■ **Stored data entries**
==================================================

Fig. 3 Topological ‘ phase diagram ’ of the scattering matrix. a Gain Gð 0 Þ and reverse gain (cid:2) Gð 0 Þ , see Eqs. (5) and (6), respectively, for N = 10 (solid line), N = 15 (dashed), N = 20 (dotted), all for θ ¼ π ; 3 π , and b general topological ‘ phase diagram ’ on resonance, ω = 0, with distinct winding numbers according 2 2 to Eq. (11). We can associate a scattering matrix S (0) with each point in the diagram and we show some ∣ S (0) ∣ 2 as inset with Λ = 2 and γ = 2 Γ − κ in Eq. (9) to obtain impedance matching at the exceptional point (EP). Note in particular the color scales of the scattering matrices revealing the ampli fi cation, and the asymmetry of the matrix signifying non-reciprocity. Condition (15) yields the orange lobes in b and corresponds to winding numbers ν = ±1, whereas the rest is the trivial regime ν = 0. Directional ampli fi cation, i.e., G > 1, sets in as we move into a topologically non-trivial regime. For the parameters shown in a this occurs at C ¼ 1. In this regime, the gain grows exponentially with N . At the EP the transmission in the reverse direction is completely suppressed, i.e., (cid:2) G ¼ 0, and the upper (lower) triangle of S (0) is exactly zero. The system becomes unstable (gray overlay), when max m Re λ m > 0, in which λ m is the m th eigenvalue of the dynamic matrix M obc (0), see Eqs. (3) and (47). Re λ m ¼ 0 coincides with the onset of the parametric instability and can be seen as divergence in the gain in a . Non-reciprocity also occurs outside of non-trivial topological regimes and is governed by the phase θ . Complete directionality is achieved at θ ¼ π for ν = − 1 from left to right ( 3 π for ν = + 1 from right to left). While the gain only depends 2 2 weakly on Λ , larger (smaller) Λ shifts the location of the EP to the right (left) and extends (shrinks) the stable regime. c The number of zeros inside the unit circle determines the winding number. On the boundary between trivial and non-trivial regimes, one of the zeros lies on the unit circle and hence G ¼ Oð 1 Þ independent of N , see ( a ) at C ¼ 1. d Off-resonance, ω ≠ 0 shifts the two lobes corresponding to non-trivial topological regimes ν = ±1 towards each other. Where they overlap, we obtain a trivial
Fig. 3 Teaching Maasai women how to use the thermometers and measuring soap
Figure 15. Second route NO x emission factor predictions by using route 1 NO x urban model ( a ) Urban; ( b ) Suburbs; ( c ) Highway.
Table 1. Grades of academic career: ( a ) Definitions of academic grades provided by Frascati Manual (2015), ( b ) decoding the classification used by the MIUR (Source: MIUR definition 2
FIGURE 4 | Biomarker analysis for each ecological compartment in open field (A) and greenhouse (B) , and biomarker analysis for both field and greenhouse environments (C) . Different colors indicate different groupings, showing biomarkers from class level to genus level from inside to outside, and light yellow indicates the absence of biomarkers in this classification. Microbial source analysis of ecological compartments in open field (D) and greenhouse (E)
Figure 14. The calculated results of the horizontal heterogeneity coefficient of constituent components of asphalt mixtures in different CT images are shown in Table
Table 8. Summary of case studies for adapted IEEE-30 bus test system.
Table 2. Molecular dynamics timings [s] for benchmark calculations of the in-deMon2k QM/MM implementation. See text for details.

==================================================

The records above must be repeated exactly, every one of them.

■ **Result**
Fig. 3 Topological ‘ phase diagram ’ of the scattering matrix. a Gain Gð 0 Þ and reverse gain (cid:2) Gð 0 Þ , see Eqs. (5) and (6), respectively, for N = 10 (solid line), N = 15 (dashed), N = 20 (dotted), all for θ ¼ π ; 3 π , and b general topological ‘ phase diagram ’ on resonance, ω = 0, with distinct winding numbers according 2 2 to Eq. (11). We can associate a scattering matrix S (0) with each point in the diagram and we show some ∣ S (0) ∣ 2 as inset with Λ = 2 and γ = 2 Γ − κ in Eq. (9) to obtain impedance matching at the exceptional point (EP). Note in particular the color scales of the scattering matrices revealing the ampli fi cation, and the asymmetry of the matrix signifying non-reciprocity. Condition (15) yields the orange lobes in b and corresponds to winding numbers ν = ±1, whereas the rest is the trivial regime ν = 0. Directional ampli fi cation, i.e., G > 1, sets in as we move into a topologically non-trivial regime. For the parameters shown in a this occurs at C ¼ 1. In this regime, the gain grows exponentially with N . At the EP the transmission in the reverse direction is completely suppressed, i.e., (cid:2) G ¼ 0, and the upper (lower) triangle of S (0) is exactly zero. The system becomes unstable (gray overlay), when max m Re λ m > 0, in which λ m is the m th eigenvalue of the dynamic matrix M obc (0), see Eqs. (3) and (47). Re λ m ¼ 0 coincides with the onset of the parametric instability and can be seen as divergence in the gain in a . Non-reciprocity also occurs outside of non-trivial topological regimes and is governed by the phase θ . Complete directionality is achieved at θ ¼ π for ν = − 1 from left to right ( 3 π for ν = + 1 from right to left). While the gain only depends 2 2 weakly on Λ , larger (smaller) Λ shifts the location of the EP to the right (left) and extends (shrinks) the stable regime. c The number of zeros inside the unit circle determines the winding number. On the boundary between trivial and non-trivial regimes, one of the zeros lies on the unit circle and hence G ¼ Oð 1 Þ independent of N , see ( a ) at C ¼ 1. d Off-resonance, ω ≠ 0 shifts the two lobes corresponding to non-trivial topological regimes ν = ±1 towards each other. Where they overlap, we obtain a trivial
Fig. 3 Teaching Maasai women how to use the thermometers and measuring soap
Figure 15. Second route NO x emission factor predictions by using route 1 NO x urban model ( a ) Urban; ( b ) Suburbs; ( c ) Highway.
Table 1. Grades of academic career: ( a ) Definitions of academic grades provided by Frascati Manual (2015), ( b ) decoding the classification used by the MIUR (Source: MIUR definition 2
FIGURE 4 | Biomarker analysis for each ecological compartment in open field (A) and greenhouse (B) , and biomarker analysis for both field and greenhouse environments (C) . Different colors indicate different groupings, showing biomarkers from class level to genus level from inside to outside, and light yellow indicates the absence of biomarkers in this classification. Microbial source analysis of ecological compartments in open field (D) and greenhouse (E)
Figure 14. The calculated results of the horizontal heterogeneity coefficient of constituent components of asphalt mixtures in different CT images are shown in Table
Table 8. Summary of case studies for adapted IEEE-30 bus test system.
Table 2. Molecular dynamics timings [s] for benchmark calculations of the in-deMon2k QM/MM implementation. See text for details.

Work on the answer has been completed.